* **所给摘录**
- - -
将文件中的packages文件夹重新命名为nltk_data
查询nltk搜索的目录
nltk.data.find(".")
将nltk_data放置在任意一个路径下即可
我将 nltk_data 放到了 /usr/local/share/ 目录下,可以看一下树形结构:
......
现在可以直接测试NLTK的基本功能和数据了:
Python 3.8.10 (default, Jun 2 2021, 10:49:15)
Type 'copyright', 'credits' or 'license' for more information
IPython 7.26.0 -- An enhanced Interactive Python. Type '?' for help.
In [1]: import nltk
In [2]: text = "The Natural Language Toolkit, or more commonly NLTK, it's a suite of libraries and programs for
...: symbolic and statistical natural language processing (NLP) for English written in the Python programming
...: language. It was developed by Steven Bird and Edward Loper in the Department of Computer and Informatio
...: n Science at the University of Pennsylvania. NLTK includes graphical demonstrations and sample data. It
...: is accompanied by a book that explains the underlying concepts behind the language processing tasks supp
...: orted by the toolkit, plus a cookbook."
# 测试英文 word tokenize 功能
In [3]: tokens = nltk.word_tokenize(text)
In [4]: tokens[0:20]
Out[4]:
['The',
'Natural',
'Language',
'Toolkit',
',',
'or',
'more',
'commonly',
'NLTK',
',',
'it',
"'s",
'a',
'suite',
'of',
'libraries',
'and',
'programs',
'for',
'symbolic']
# 测试英文词性标注功能
In [5]: tagged_tokens = nltk.pos_tag(tokens)
In [6]: tagged_tokens[0:20]
Out[6]:
[('The', 'DT'),
('Natural', 'NNP'),
('Language', 'NNP'),
('Toolkit', 'NNP'),
(',', ','),
('or', 'CC'),
('more', 'JJR'),
('commonly', 'RB'),
('NLTK', 'NNP'),
(',', ','),
('it', 'PRP'),
("'s", 'VBZ'),
('a', 'DT'),
('suite', 'NN'),
('of', 'IN'),
('libraries', 'NNS'),
('and', 'CC'),
('programs', 'NNS'),
('for', 'IN'),
('symbolic', 'JJ')]
# 测试英文断句功能
In [8]: sents = nltk.sent_tokenize(text)
- - -
* **数据部分**
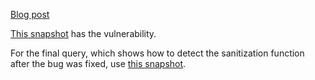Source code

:[Blog post](https://securitylab.github.com/research/etherpad-reflected-file-download/)

[This snapshot](https://github.com/khulnasoft-lab/securitylab/releases/download/etherpad-vulnerable-codeql-database/Etherpad_1.6.2.zip) has the vulnerability.

For the final query, which shows how to detect the sanitization function after the bug was fixed, use [this snapshot](https://github.com/khulnasoft-lab/securitylab/releases/download/etherpad-patched-codeql-database/Etherpad_42e0646327527ff0db7bcbd93fb9d16ff738905b.zip).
- - -
* **完成以下任务**
- A) 判断下列说法是否与 NLTK 摘录相符，每条答“是”或“否”，并引用摘录中起决定作用的原话：(i) 需要把 packages 文件夹改名为 nltk_data；(ii) 查询 nltk 搜索目录所用的命令是 nltk.data.path；(iii) 作者把 nltk_data 放在了 /usr/local/share/ 目录下。
- B) 照录 NLTK 摘录中从“将nltk_data放置在任意一个路径下即可”起、到“Type '?' for help.”为止（含这两处）的部分。
- C) 根据 NLTK 摘录，为什么要先查询 nltk 搜索的目录？请用一到三句话说明。

* **参考答案**
- A)
(i) 是。原话为“将文件中的packages文件夹重新命名为nltk_data”。
(ii) 否。原话为“nltk.data.find(".")”。
(iii) 是。原话为“我将 nltk_data 放到了 /usr/local/share/ 目录下”。

- B)
将nltk_data放置在任意一个路径下即可
我将 nltk_data 放到了 /usr/local/share/ 目录下,可以看一下树形结构:
......
现在可以直接测试NLTK的基本功能和数据了:
Python 3.8.10 (default, Jun 2 2021, 10:49:15)
Type 'copyright', 'credits' or 'license' for more information
IPython 7.26.0 -- An enhanced Interactive Python. Type '?' for help.

- C) 用 nltk.data.find(".") 查到的是 nltk 会去搜索的目录。摘录说“将nltk_data放置在任意一个路径下即可”。所以要先查出这些路径，再把 nltk_data 放进其中一个。